Available records START

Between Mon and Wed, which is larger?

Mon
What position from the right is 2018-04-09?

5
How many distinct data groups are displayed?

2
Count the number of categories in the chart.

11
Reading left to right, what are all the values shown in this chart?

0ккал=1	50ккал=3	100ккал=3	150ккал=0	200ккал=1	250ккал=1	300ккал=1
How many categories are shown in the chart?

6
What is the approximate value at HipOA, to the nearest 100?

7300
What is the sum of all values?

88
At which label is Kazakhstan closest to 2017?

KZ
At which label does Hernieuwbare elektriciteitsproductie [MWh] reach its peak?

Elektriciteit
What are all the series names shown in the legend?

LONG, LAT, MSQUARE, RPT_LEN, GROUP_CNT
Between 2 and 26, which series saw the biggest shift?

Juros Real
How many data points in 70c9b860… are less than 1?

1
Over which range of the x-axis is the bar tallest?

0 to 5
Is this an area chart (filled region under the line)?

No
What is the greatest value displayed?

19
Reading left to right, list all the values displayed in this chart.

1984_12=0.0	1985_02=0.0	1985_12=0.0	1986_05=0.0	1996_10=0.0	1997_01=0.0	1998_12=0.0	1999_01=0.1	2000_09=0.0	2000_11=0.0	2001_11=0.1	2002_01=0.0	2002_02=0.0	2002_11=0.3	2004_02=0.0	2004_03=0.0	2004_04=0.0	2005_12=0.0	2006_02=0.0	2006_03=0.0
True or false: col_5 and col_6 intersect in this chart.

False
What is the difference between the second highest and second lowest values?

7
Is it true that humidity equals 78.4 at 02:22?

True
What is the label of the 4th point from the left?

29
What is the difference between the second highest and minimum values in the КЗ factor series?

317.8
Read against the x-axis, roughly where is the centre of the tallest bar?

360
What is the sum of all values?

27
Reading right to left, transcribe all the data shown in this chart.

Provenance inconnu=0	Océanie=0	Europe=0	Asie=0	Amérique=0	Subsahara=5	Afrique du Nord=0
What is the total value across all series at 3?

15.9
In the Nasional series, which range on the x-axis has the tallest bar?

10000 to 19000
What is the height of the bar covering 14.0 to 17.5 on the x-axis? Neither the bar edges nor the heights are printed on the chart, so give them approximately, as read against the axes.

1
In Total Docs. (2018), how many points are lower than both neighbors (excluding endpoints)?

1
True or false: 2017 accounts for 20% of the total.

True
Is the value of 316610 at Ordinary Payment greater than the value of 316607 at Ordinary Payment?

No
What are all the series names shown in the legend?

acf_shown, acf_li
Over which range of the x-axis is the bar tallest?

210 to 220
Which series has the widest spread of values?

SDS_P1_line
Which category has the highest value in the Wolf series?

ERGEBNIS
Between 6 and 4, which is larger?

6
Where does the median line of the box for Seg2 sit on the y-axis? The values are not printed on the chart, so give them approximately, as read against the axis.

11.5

Available records END

Please swap every "sum" in the lines above for "total", leaving everything else the same.

Between Mon and Wed, which is larger?

Mon
What position from the right is 2018-04-09?

5
How many distinct data groups are displayed?

2
Count the number of categories in the chart.

11
Reading left to right, what are all the values shown in this chart?

0ккал=1	50ккал=3	100ккал=3	150ккал=0	200ккал=1	250ккал=1	300ккал=1
How many categories are shown in the chart?

6
What is the approximate value at HipOA, to the nearest 100?

7300
What is the total of all values?

88
At which label is Kazakhstan closest to 2017?

KZ
At which label does Hernieuwbare elektriciteitsproductie [MWh] reach its peak?

Elektriciteit
What are all the series names shown in the legend?

LONG, LAT, MSQUARE, RPT_LEN, GROUP_CNT
Between 2 and 26, which series saw the biggest shift?

Juros Real
How many data points in 70c9b860… are less than 1?

1
Over which range of the x-axis is the bar tallest?

0 to 5
Is this an area chart (filled region under the line)?

No
What is the greatest value displayed?

19
Reading left to right, list all the values displayed in this chart.

1984_12=0.0	1985_02=0.0	1985_12=0.0	1986_05=0.0	1996_10=0.0	1997_01=0.0	1998_12=0.0	1999_01=0.1	2000_09=0.0	2000_11=0.0	2001_11=0.1	2002_01=0.0	2002_02=0.0	2002_11=0.3	2004_02=0.0	2004_03=0.0	2004_04=0.0	2005_12=0.0	2006_02=0.0	2006_03=0.0
True or false: col_5 and col_6 intersect in this chart.

False
What is the difference between the second highest and second lowest values?

7
Is it true that humidity equals 78.4 at 02:22?

True
What is the label of the 4th point from the left?

29
What is the difference between the second highest and minimum values in the КЗ factor series?

317.8
Read against the x-axis, roughly where is the centre of the tallest bar?

360
What is the total of all values?

27
Reading right to left, transcribe all the data shown in this chart.

Provenance inconnu=0	Océanie=0	Europe=0	Asie=0	Amérique=0	Subsahara=5	Afrique du Nord=0
What is the total value across all series at 3?

15.9
In the Nasional series, which range on the x-axis has the tallest bar?

10000 to 19000
What is the height of the bar covering 14.0 to 17.5 on the x-axis? Neither the bar edges nor the heights are printed on the chart, so give them approximately, as read against the axes.

1
In Total Docs. (2018), how many points are lower than both neighbors (excluding endpoints)?

1
True or false: 2017 accounts for 20% of the total.

True
Is the value of 316610 at Ordinary Payment greater than the value of 316607 at Ordinary Payment?

No
What are all the series names shown in the legend?

acf_shown, acf_li
Over which range of the x-axis is the bar tallest?

210 to 220
Which series has the widest spread of values?

SDS_P1_line
Which category has the highest value in the Wolf series?

ERGEBNIS
Between 6 and 4, which is larger?

6
Where does the median line of the box for Seg2 sit on the y-axis? The values are not printed on the chart, so give them approximately, as read against the axis.

11.5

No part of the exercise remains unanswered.